Alternatively, you can always listen to ambient noise online. My favorite website for online ambient music is Noisli. Do give it a try.
Task management app
A good productive habit is to keep a to-do list. And if you combine it with Pomodoro Technique, it could work wonder. What I mean hear is that create a to-do list and if possible, assign those tasks a certain time. This will keep you on track with your planned tasks for the day.
For this, I recommend Go For It! app. You can install it in all major Linux distributions and since it is based on ToDo.txt, you can easily sync it with your smartphone as well. I have written a detailed guide on how to use Go For It!.
Note taking app: Simplenote
Another must have tools to increase productivity is to have a good note taking apps. While there are plenty of note apps for Linux, I am not going to advise you to use the default note apps like Gedit.

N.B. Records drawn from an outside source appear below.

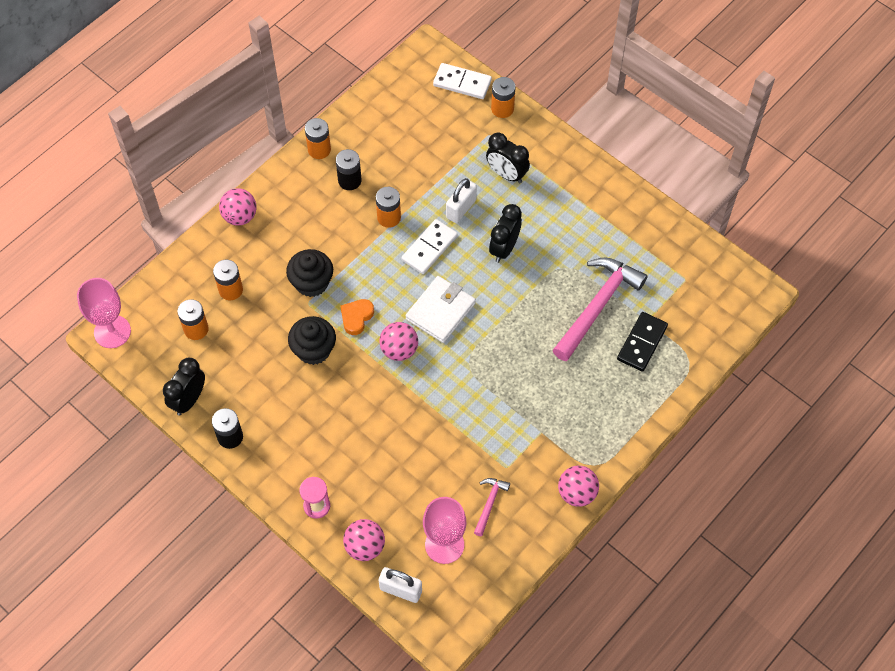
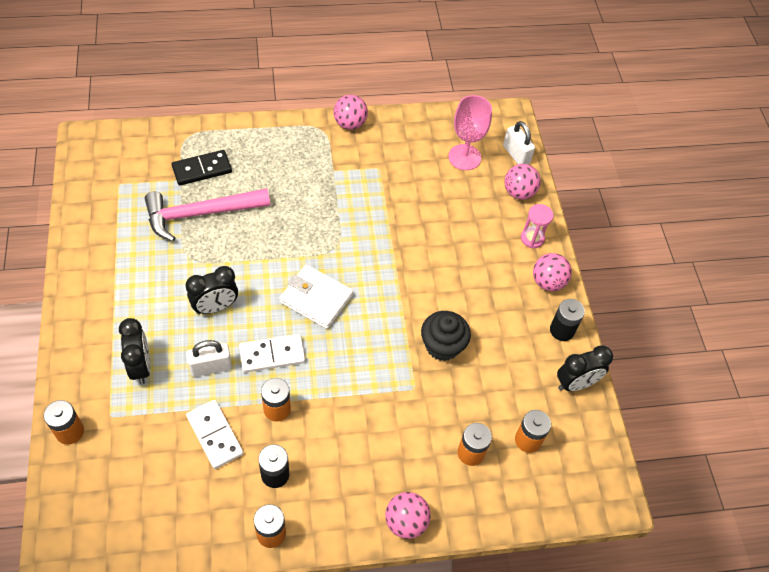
camera: 145 degrees left, 5 degrees down
pink goblet [77,278,131,348] -> none
black cupcake [286,249,333,297] -> none
orange heart [340,299,374,335] -> none
pink ball [380,322,418,361] -> pink ball moved to [533,253,572,291]
white wallet [405,276,476,343] -> white wallet turned 45 degrees clockwise [279,265,353,329]
white domino [433,63,492,99] -> white domino moved to [186,400,244,469]
pink hammer [474,478,510,536] -> none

It’s not that Gedit is not good. It’s simply that in this connected world, quick note taking is much more helpful if the apps is available across the devices. Imagine having a thought that crossed your mind but you are away from your desktop with just your smartphone in hands. Wouldn’t it be nice that you jolt it down on your smartphone and later, you can view it on Linux desktop?
Ctrl+ C and Ctrl+V are the integral part of our daily computer life. Only problem is that these important actions don’t have memory (by default). Suppose you copied something important and then you accidentally copied something else, you’ll lose what you had before.
A clipboard manager comes handy in such situation. It displays the history of things you have copied (to clipboard) recently. You can copy text back to clipboard from it.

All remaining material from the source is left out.